Locker Room readers will recall the Sanford couple’s significant financial difficulties brought on them by installing rooftop solar panels out of the belief it would save them money.

I wrote about it under the title “Before installing rooftop solar to save on power bills, do the math.”

It’s bad enough when individual homeowners get taken in by false promises and numerical sleight-of-hand. But what about when the dupes are an entire state’s policymakers, and they use their political power to force their costly mistake on homeowners across the state?

All the more reason to do the math.

Steve Sexton, assistant professor of public policy and economics at Duke University, explains in The Wall Street Journal how California regulators used bad numbers to force a very bad policy on consumers. Some snippets follow:

The California Energy Commission, which approved the rule as part of new energy-efficiency regulations, didn’t conduct an objective, independent investigation of the policy’s effects. Instead it relied on economic analysis from the consultancy that proposed the policy, Energy and Environmental Economics Inc. Its study concluded that home buyers get a 100% investment return—paying $40 more in monthly mortgage costs but saving $80 a month on electricity. If it’s such a good deal, why aren’t home buyers clamoring for more panels already?

Sexton, who has studied the value of rooftop solar generation in California by zip code, explains how California’s math breaks down:

The Energy Commission is too optimistic about the cost of panels. It assumes the cost was $2.93 a watt in 2016 and will decline 17% by 2020. Yet comprehensive analysis of panel costs by the Lawrence Berkeley National Laboratory estimated the average cost of installed panels to be $4.50 a watt for the 2- to 4-kilowatt systems the policy mandates. That is $4,000 more than regulators claim for a 2.6-kilowatt model system in the central part of the state, where 20% of new homes are expected to be built. Berkeley Lab further estimates that costs fell a mere 1% between 2015 and 2016, far short of the 4% average annual decline the regulators predict. …

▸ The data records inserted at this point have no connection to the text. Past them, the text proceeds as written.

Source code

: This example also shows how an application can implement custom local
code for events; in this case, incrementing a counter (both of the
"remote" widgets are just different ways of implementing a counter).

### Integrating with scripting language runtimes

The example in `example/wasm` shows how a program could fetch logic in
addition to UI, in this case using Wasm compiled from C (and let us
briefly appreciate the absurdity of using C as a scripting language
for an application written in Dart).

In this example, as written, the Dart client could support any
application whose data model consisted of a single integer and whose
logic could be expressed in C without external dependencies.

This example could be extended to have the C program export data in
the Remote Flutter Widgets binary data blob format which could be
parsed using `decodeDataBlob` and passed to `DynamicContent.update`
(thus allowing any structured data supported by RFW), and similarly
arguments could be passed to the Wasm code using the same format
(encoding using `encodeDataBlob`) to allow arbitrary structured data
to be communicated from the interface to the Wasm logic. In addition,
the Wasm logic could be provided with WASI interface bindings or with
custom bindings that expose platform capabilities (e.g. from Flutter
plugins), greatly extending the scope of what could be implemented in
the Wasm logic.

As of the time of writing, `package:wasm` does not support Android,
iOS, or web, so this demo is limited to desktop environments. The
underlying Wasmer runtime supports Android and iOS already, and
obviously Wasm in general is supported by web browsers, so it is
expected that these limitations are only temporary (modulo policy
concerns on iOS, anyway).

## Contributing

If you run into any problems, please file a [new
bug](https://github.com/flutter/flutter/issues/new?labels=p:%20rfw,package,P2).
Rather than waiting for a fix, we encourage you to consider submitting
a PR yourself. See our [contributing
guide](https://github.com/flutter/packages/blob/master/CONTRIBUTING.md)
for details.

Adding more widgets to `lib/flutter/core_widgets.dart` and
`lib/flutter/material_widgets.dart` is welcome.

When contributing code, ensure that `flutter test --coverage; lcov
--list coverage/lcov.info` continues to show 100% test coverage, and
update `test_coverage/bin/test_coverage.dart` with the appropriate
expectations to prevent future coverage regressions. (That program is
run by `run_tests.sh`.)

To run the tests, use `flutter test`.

Residential solar generators are paid as much as eight times what wholesale generators receive, according to a grid operator’s analysis of publicly available data. Dozens of states are rethinking these generous subsidies, paid by ratepayers, because they shift the costs of maintaining the electric grid to relatively poor nonsolar households. The California Public Utilities Commission is set to revisit this regressive policy in 2019—before the solar mandate takes effect.

If the subsidies are removed, solar adopters would be in the red. This is why the electricity generated by the solar mandate should be valued at the cost of its replacement from the grid—not at the subsidized rate households receive. In a presentation at the National Bureau of Economic Research earlier this year, I estimated the value of rooftop generation for each of California’s ZIP Codes using one year of price data from the grid operator. The average electricity value of the solar mandate’s model system is $12.50 a month, far less than the $80 benefit the regulators claim.

A reminder: When MIT Technology Review did the math and considered what would happen to the financial picture of rooftop solar if states changed their highly generous subsidy structures, they began to warn that the supposed “solar boom” resembled a “solar bubble.”